AOAA Authority chairman James Backes presented the blueprints for the Trailhead Overall Plan at the authority meeting in the Northumberland County Career and Arts Center.

The documents, created by Pennoni Associates, of Mechanicsburg, must be approved by Northumberland County Planning Commission, Northumberland County Conservation District, Coal Township Planning Department, PennDOT and Verizon Wireless.

The authority, which had its first meeting Jan. 29, was formed to oversee the operation and maintenance of the AOAA, which is being developed on 6,500 acres on county-owned forest and coal lands in Coal, East Cameron, Mount Carmel, West Cameron and Zerbe townships.

The main access road, at Route 125 south of Burnside, will be up to federal standards and lead to an administrative building, which will have an office, conference room and three maintenance garages, Backes explained.

There will be 75 parking places on a paved lot and there will be 180 spaces on a gravel lot, with additional overflow parking, he said.

Additional details include an area for an ATV safety course, benches, lights and signs, authority member Pat Mack said.

The money to fund the designs and eventual construction is coming from a $1.5 million grant that was awarded in 2011 from the state Department of Conservation and Natural Resources (DCNR).

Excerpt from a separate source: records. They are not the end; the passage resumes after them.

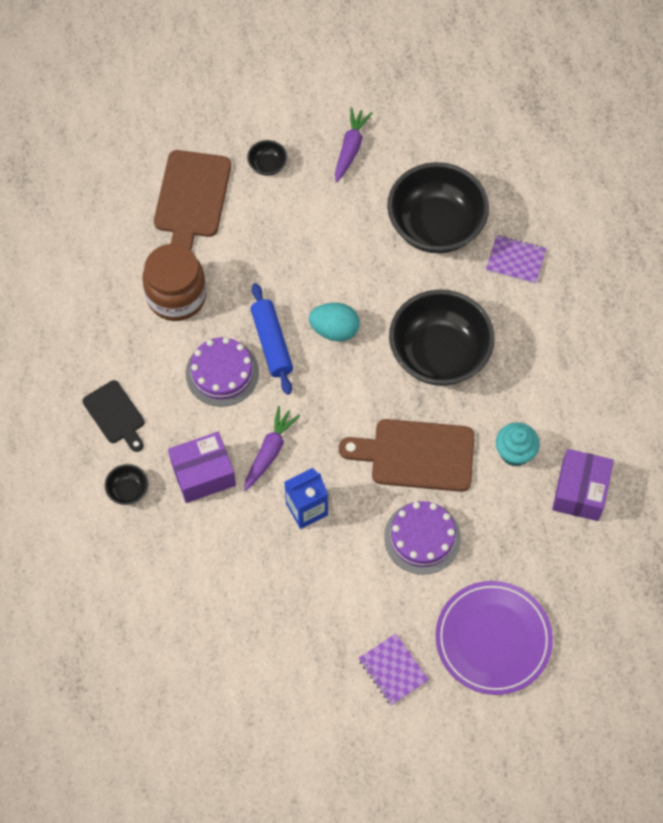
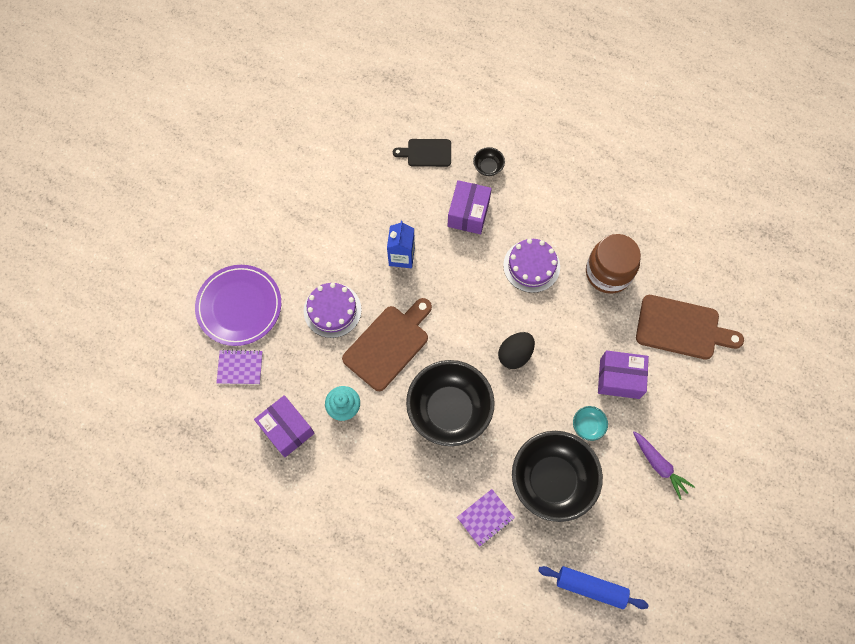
camera: 125 degrees right, 5 degrees up
black cutting board [82,380,144,452] -> black cutting board moved to [393,139,451,167]
brown cutting board [154,150,231,250] -> brown cutting board turned 150 degrees clockwise [636,295,744,360]
purple carrot [244,406,300,491] -> none
black bowl [247,140,287,176] -> none
blue rolling pin [250,283,293,395] -> blue rolling pin moved to [538,566,648,609]
turquoise egg [309,303,360,341] -> black egg [498,332,535,369]
purple notebook [358,633,429,706] -> purple notebook moved to [216,349,263,385]
none -> turquoise bowl [573,406,608,441]
none -> purple box [598,350,649,399]

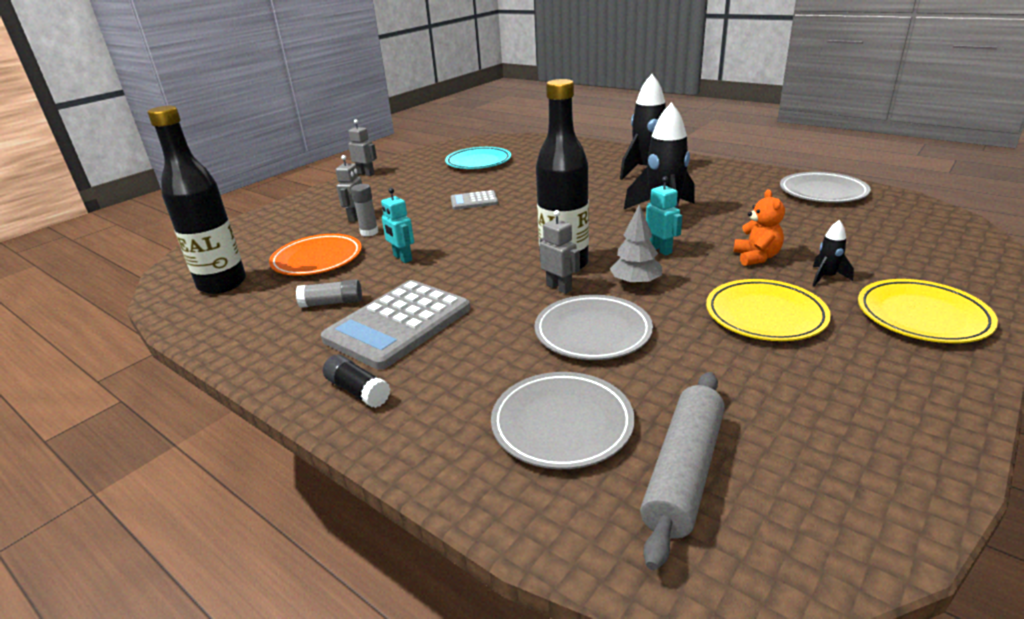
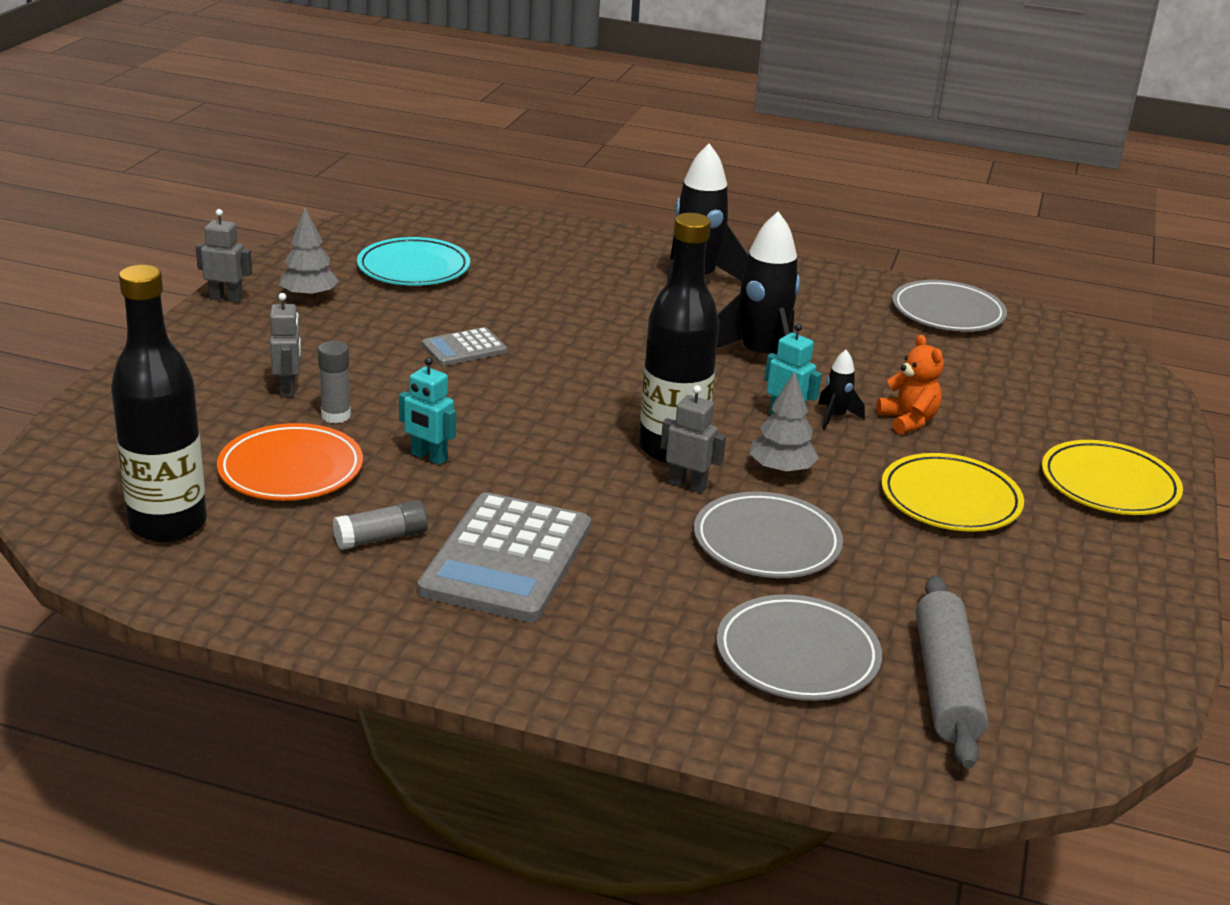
camera: 25 degrees left, 0 degrees up
black glue stick [323,355,390,408] -> none
black rocket [813,220,854,286] -> black rocket moved to [818,350,865,430]
none -> grey tree [279,208,339,300]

Mack said very little of the money was used for the creation of the master plan.

Once the plans are approved by the agencies, the authority can advertise the construction plans and eventually contract a company. The authority members are hopeful they can have the construction completed before 2013 ends.

Watershed funding

Jaci Harner, watershed specialist with the Northumberland County Conservation District, also presented information to the authority that would allow them to apply for a maximum amount of $300,000 to improve the Carbon Run watershed.

The funding source comes from Act 13 of 2012: Marcellus Legacy Fund, which is money taxed from the Marcellus Shale natural gas industry and organized by the Commonwealth Financing Authority.

Applications to apply for the grant money are due by July 1, and will recipients will be awarded Nov. 13.

It is recommended that access to the Carbon Run Shamokin Creek Restoration Association (SCRA) Site 42 should be prohibited and protected by structures, such as fences or large boulders, to secure against future damage.

It was also recommended that three crossings be abandoned and secured, or Best Management Practices (BMPs) be employed to prevent erosion and sedimentation.

The last recommendation was for a fourth crossing in which a construction would divert storm water into a designed sedimentation pond.

Jeers, cheers

Coal Township resident Bill Knapick, who has been a long-time critic of the park, asked members if the county taxpayers would be reimbursed for trees cut by North Jersey Shore Jeep Club to create new trails in December 2011, which he says is a violation of the AOAA master site plan and state game commission regulations.

"In short, no," authority member Barry Yorwarth said.

Yorwarth repeated what he has previously said when Knapick raised the issue in several county commissioner meetings: the issue has been addressed, and the county, authority, DCNR and game commissioner are satisfied with the outcome and are moving on.

After Knapick called the situation a "cover up," Yorwarth told him he should file the charges he's been threatening to file instead of coming to the meetings to "bicker."

Backes assured Knapick any new trails in the park would be approved through the proper channels.

"We'll do our homework and we'll do it right," he said.

Joe Bressi, of East Cameron Township, defended the AOAA after Knapick sat down, saying the park is "the best thing since they discovered coal here two centuries ago."

"We have to get behind this and support this authority 100 percent," he said.

Bressi is developing a camping ground for park users on 117 acres of land at 140 Blacks Lane, between Trevorton and Gowen City.

His first phase is to develop 75 campsites on 26 of those acres, he said.

"In two years, I should have a full-blown campsite," he said.